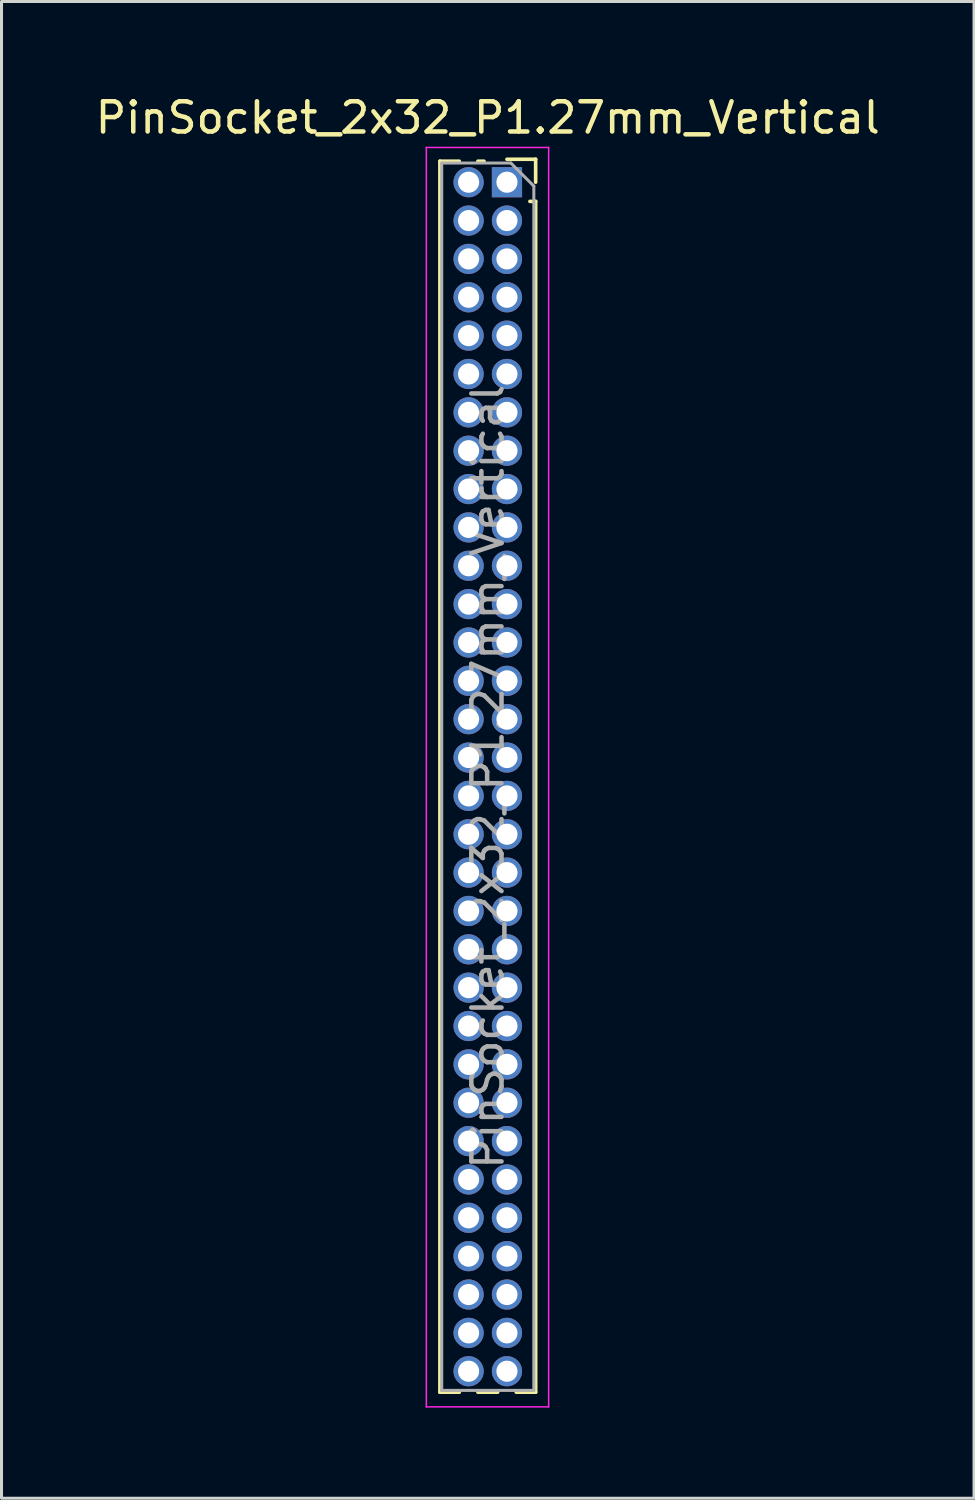
<source format=kicad_pcb>
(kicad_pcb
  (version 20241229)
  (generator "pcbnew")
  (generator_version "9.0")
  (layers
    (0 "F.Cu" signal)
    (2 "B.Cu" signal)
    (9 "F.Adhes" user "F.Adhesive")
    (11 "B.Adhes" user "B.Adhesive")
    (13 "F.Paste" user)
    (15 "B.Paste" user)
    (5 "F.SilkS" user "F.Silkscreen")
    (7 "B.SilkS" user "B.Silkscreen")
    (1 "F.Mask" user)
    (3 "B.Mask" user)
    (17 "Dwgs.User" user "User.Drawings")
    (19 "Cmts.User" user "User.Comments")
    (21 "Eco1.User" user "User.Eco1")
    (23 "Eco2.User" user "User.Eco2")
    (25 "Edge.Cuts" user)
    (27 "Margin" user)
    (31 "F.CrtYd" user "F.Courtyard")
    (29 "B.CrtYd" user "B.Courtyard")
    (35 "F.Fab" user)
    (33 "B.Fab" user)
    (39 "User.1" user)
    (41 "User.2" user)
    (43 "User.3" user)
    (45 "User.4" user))
  (footprint "PinSocket_2x32_P1.27mm_Vertical"
    (layer "F.Cu")
    (at 13.736 2.983)
    (property "Reference" "PinSocket_2x32_P1.27mm_Vertical" (at -0.635 -2.135 0) (layer "F.SilkS") (effects (font (size 1 1) (thickness 0.15))))
    (attr through_hole)
    (fp_line (start -2.22 -0.695) (end -2.22 40.065) (stroke (width 0.12) (type solid)) (layer "F.SilkS"))
    (fp_line (start -2.22 -0.695) (end -1.578 -0.695) (stroke (width 0.12) (type solid)) (layer "F.SilkS"))
    (fp_line (start -2.22 40.065) (end -1.578 40.065) (stroke (width 0.12) (type solid)) (layer "F.SilkS"))
    (fp_line (start -0.962 -0.695) (end -0.76 -0.695) (stroke (width 0.12) (type solid)) (layer "F.SilkS"))
    (fp_line (start -0.962 40.065) (end -0.308 40.065) (stroke (width 0.12) (type solid)) (layer "F.SilkS"))
    (fp_line (start 0 -0.76) (end 0.95 -0.76) (stroke (width 0.12) (type solid)) (layer "F.SilkS"))
    (fp_line (start 0.308 40.065) (end 0.95 40.065) (stroke (width 0.12) (type solid)) (layer "F.SilkS"))
    (fp_line (start 0.76 0.635) (end 0.95 0.635) (stroke (width 0.12) (type solid)) (layer "F.SilkS"))
    (fp_line (start 0.95 -0.76) (end 0.95 0) (stroke (width 0.12) (type solid)) (layer "F.SilkS"))
    (fp_line (start 0.95 0.635) (end 0.95 40.065) (stroke (width 0.12) (type solid)) (layer "F.SilkS"))
    (fp_line (start -2.67 -1.15) (end 1.38 -1.15) (stroke (width 0.05) (type solid)) (layer "F.CrtYd"))
    (fp_line (start -2.67 40.55) (end -2.67 -1.15) (stroke (width 0.05) (type solid)) (layer "F.CrtYd"))
    (fp_line (start 1.38 -1.15) (end 1.38 40.55) (stroke (width 0.05) (type solid)) (layer "F.CrtYd"))
    (fp_line (start 1.38 40.55) (end -2.67 40.55) (stroke (width 0.05) (type solid)) (layer "F.CrtYd"))
    (fp_line (start -2.16 -0.635) (end 0.128 -0.635) (stroke (width 0.1) (type solid)) (layer "F.Fab"))
    (fp_line (start -2.16 40.005) (end -2.16 -0.635) (stroke (width 0.1) (type solid)) (layer "F.Fab"))
    (fp_line (start 0.128 -0.635) (end 0.89 0.128) (stroke (width 0.1) (type solid)) (layer "F.Fab"))
    (fp_line (start 0.89 0.128) (end 0.89 40.005) (stroke (width 0.1) (type solid)) (layer "F.Fab"))
    (fp_line (start 0.89 40.005) (end -2.16 40.005) (stroke (width 0.1) (type solid)) (layer "F.Fab"))
    (fp_text user "${REFERENCE}" (at -0.635 19.685 90) (layer "F.Fab") (effects (font (size 1 1) (thickness 0.15))))
    (pad "1" thru_hole rect (at 0 0) (size 1 1) (drill 0.7) (layers "*.Cu" "*.Mask"))
    (pad "2" thru_hole oval (at -1.27 0) (size 1 1) (drill 0.7) (layers "*.Cu" "*.Mask"))
    (pad "3" thru_hole oval (at 0 1.27) (size 1 1) (drill 0.7) (layers "*.Cu" "*.Mask"))
    (pad "4" thru_hole oval (at -1.27 1.27) (size 1 1) (drill 0.7) (layers "*.Cu" "*.Mask"))
    (pad "5" thru_hole oval (at 0 2.54) (size 1 1) (drill 0.7) (layers "*.Cu" "*.Mask"))
    (pad "6" thru_hole oval (at -1.27 2.54) (size 1 1) (drill 0.7) (layers "*.Cu" "*.Mask"))
    (pad "7" thru_hole oval (at 0 3.81) (size 1 1) (drill 0.7) (layers "*.Cu" "*.Mask"))
    (pad "8" thru_hole oval (at -1.27 3.81) (size 1 1) (drill 0.7) (layers "*.Cu" "*.Mask"))
    (pad "9" thru_hole oval (at 0 5.08) (size 1 1) (drill 0.7) (layers "*.Cu" "*.Mask"))
    (pad "10" thru_hole oval (at -1.27 5.08) (size 1 1) (drill 0.7) (layers "*.Cu" "*.Mask"))
    (pad "11" thru_hole oval (at 0 6.35) (size 1 1) (drill 0.7) (layers "*.Cu" "*.Mask"))
    (pad "12" thru_hole oval (at -1.27 6.35) (size 1 1) (drill 0.7) (layers "*.Cu" "*.Mask"))
    (pad "13" thru_hole oval (at 0 7.62) (size 1 1) (drill 0.7) (layers "*.Cu" "*.Mask"))
    (pad "14" thru_hole oval (at -1.27 7.62) (size 1 1) (drill 0.7) (layers "*.Cu" "*.Mask"))
    (pad "15" thru_hole oval (at 0 8.89) (size 1 1) (drill 0.7) (layers "*.Cu" "*.Mask"))
    (pad "16" thru_hole oval (at -1.27 8.89) (size 1 1) (drill 0.7) (layers "*.Cu" "*.Mask"))
    (pad "17" thru_hole oval (at 0 10.16) (size 1 1) (drill 0.7) (layers "*.Cu" "*.Mask"))
    (pad "18" thru_hole oval (at -1.27 10.16) (size 1 1) (drill 0.7) (layers "*.Cu" "*.Mask"))
    (pad "19" thru_hole oval (at 0 11.43) (size 1 1) (drill 0.7) (layers "*.Cu" "*.Mask"))
    (pad "20" thru_hole oval (at -1.27 11.43) (size 1 1) (drill 0.7) (layers "*.Cu" "*.Mask"))
    (pad "21" thru_hole oval (at 0 12.7) (size 1 1) (drill 0.7) (layers "*.Cu" "*.Mask"))
    (pad "22" thru_hole oval (at -1.27 12.7) (size 1 1) (drill 0.7) (layers "*.Cu" "*.Mask"))
    (pad "23" thru_hole oval (at 0 13.97) (size 1 1) (drill 0.7) (layers "*.Cu" "*.Mask"))
    (pad "24" thru_hole oval (at -1.27 13.97) (size 1 1) (drill 0.7) (layers "*.Cu" "*.Mask"))
    (pad "25" thru_hole oval (at 0 15.24) (size 1 1) (drill 0.7) (layers "*.Cu" "*.Mask"))
    (pad "26" thru_hole oval (at -1.27 15.24) (size 1 1) (drill 0.7) (layers "*.Cu" "*.Mask"))
    (pad "27" thru_hole oval (at 0 16.51) (size 1 1) (drill 0.7) (layers "*.Cu" "*.Mask"))
    (pad "28" thru_hole oval (at -1.27 16.51) (size 1 1) (drill 0.7) (layers "*.Cu" "*.Mask"))
    (pad "29" thru_hole oval (at 0 17.78) (size 1 1) (drill 0.7) (layers "*.Cu" "*.Mask"))
    (pad "30" thru_hole oval (at -1.27 17.78) (size 1 1) (drill 0.7) (layers "*.Cu" "*.Mask"))
    (pad "31" thru_hole oval (at 0 19.05) (size 1 1) (drill 0.7) (layers "*.Cu" "*.Mask"))
    (pad "32" thru_hole oval (at -1.27 19.05) (size 1 1) (drill 0.7) (layers "*.Cu" "*.Mask"))
    (pad "33" thru_hole oval (at 0 20.32) (size 1 1) (drill 0.7) (layers "*.Cu" "*.Mask"))
    (pad "34" thru_hole oval (at -1.27 20.32) (size 1 1) (drill 0.7) (layers "*.Cu" "*.Mask"))
    (pad "35" thru_hole oval (at 0 21.59) (size 1 1) (drill 0.7) (layers "*.Cu" "*.Mask"))
    (pad "36" thru_hole oval (at -1.27 21.59) (size 1 1) (drill 0.7) (layers "*.Cu" "*.Mask"))
    (pad "37" thru_hole oval (at 0 22.86) (size 1 1) (drill 0.7) (layers "*.Cu" "*.Mask"))
    (pad "38" thru_hole oval (at -1.27 22.86) (size 1 1) (drill 0.7) (layers "*.Cu" "*.Mask"))
    (pad "39" thru_hole oval (at 0 24.13) (size 1 1) (drill 0.7) (layers "*.Cu" "*.Mask"))
    (pad "40" thru_hole oval (at -1.27 24.13) (size 1 1) (drill 0.7) (layers "*.Cu" "*.Mask"))
    (pad "41" thru_hole oval (at 0 25.4) (size 1 1) (drill 0.7) (layers "*.Cu" "*.Mask"))
    (pad "42" thru_hole oval (at -1.27 25.4) (size 1 1) (drill 0.7) (layers "*.Cu" "*.Mask"))
    (pad "43" thru_hole oval (at 0 26.67) (size 1 1) (drill 0.7) (layers "*.Cu" "*.Mask"))
    (pad "44" thru_hole oval (at -1.27 26.67) (size 1 1) (drill 0.7) (layers "*.Cu" "*.Mask"))
    (pad "45" thru_hole oval (at 0 27.94) (size 1 1) (drill 0.7) (layers "*.Cu" "*.Mask"))
    (pad "46" thru_hole oval (at -1.27 27.94) (size 1 1) (drill 0.7) (layers "*.Cu" "*.Mask"))
    (pad "47" thru_hole oval (at 0 29.21) (size 1 1) (drill 0.7) (layers "*.Cu" "*.Mask"))
    (pad "48" thru_hole oval (at -1.27 29.21) (size 1 1) (drill 0.7) (layers "*.Cu" "*.Mask"))
    (pad "49" thru_hole oval (at 0 30.48) (size 1 1) (drill 0.7) (layers "*.Cu" "*.Mask"))
    (pad "50" thru_hole oval (at -1.27 30.48) (size 1 1) (drill 0.7) (layers "*.Cu" "*.Mask"))
    (pad "51" thru_hole oval (at 0 31.75) (size 1 1) (drill 0.7) (layers "*.Cu" "*.Mask"))
    (pad "52" thru_hole oval (at -1.27 31.75) (size 1 1) (drill 0.7) (layers "*.Cu" "*.Mask"))
    (pad "53" thru_hole oval (at 0 33.02) (size 1 1) (drill 0.7) (layers "*.Cu" "*.Mask"))
    (pad "54" thru_hole oval (at -1.27 33.02) (size 1 1) (drill 0.7) (layers "*.Cu" "*.Mask"))
    (pad "55" thru_hole oval (at 0 34.29) (size 1 1) (drill 0.7) (layers "*.Cu" "*.Mask"))
    (pad "56" thru_hole oval (at -1.27 34.29) (size 1 1) (drill 0.7) (layers "*.Cu" "*.Mask"))
    (pad "57" thru_hole oval (at 0 35.56) (size 1 1) (drill 0.7) (layers "*.Cu" "*.Mask"))
    (pad "58" thru_hole oval (at -1.27 35.56) (size 1 1) (drill 0.7) (layers "*.Cu" "*.Mask"))
    (pad "59" thru_hole oval (at 0 36.83) (size 1 1) (drill 0.7) (layers "*.Cu" "*.Mask"))
    (pad "60" thru_hole oval (at -1.27 36.83) (size 1 1) (drill 0.7) (layers "*.Cu" "*.Mask"))
    (pad "61" thru_hole oval (at 0 38.1) (size 1 1) (drill 0.7) (layers "*.Cu" "*.Mask"))
    (pad "62" thru_hole oval (at -1.27 38.1) (size 1 1) (drill 0.7) (layers "*.Cu" "*.Mask"))
    (pad "63" thru_hole oval (at 0 39.37) (size 1 1) (drill 0.7) (layers "*.Cu" "*.Mask"))
    (pad "64" thru_hole oval (at -1.27 39.37) (size 1 1) (drill 0.7) (layers "*.Cu" "*.Mask")))
  (gr_rect
    (start -3 -3)
    (end 29.202 46.558)
    (stroke (width 0.1) (type default))
    (fill no)
    (layer "Edge.Cuts")))
</source>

▸ Your goal
All lines above between those holding "(fp_line (start -2.67 -1.15)" and "thru_hole rect (at", inclusive, must be set down unchanged, and no other line may be included.

▸ Exercise answer
    (fp_line (start -2.67 -1.15) (end 1.38 -1.15) (stroke (width 0.05) (type solid)) (layer "F.CrtYd"))
    (fp_line (start -2.67 40.55) (end -2.67 -1.15) (stroke (width 0.05) (type solid)) (layer "F.CrtYd"))
    (fp_line (start 1.38 -1.15) (end 1.38 40.55) (stroke (width 0.05) (type solid)) (layer "F.CrtYd"))
    (fp_line (start 1.38 40.55) (end -2.67 40.55) (stroke (width 0.05) (type solid)) (layer "F.CrtYd"))
    (fp_line (start -2.16 -0.635) (end 0.128 -0.635) (stroke (width 0.1) (type solid)) (layer "F.Fab"))
    (fp_line (start -2.16 40.005) (end -2.16 -0.635) (stroke (width 0.1) (type solid)) (layer "F.Fab"))
    (fp_line (start 0.128 -0.635) (end 0.89 0.128) (stroke (width 0.1) (type solid)) (layer "F.Fab"))
    (fp_line (start 0.89 0.128) (end 0.89 40.005) (stroke (width 0.1) (type solid)) (layer "F.Fab"))
    (fp_line (start 0.89 40.005) (end -2.16 40.005) (stroke (width 0.1) (type solid)) (layer "F.Fab"))
    (fp_text user "${REFERENCE}" (at -0.635 19.685 90) (layer "F.Fab") (effects (font (size 1 1) (thickness 0.15))))
    (pad "1" thru_hole rect (at 0 0) (size 1 1) (drill 0.7) (layers "*.Cu" "*.Mask"))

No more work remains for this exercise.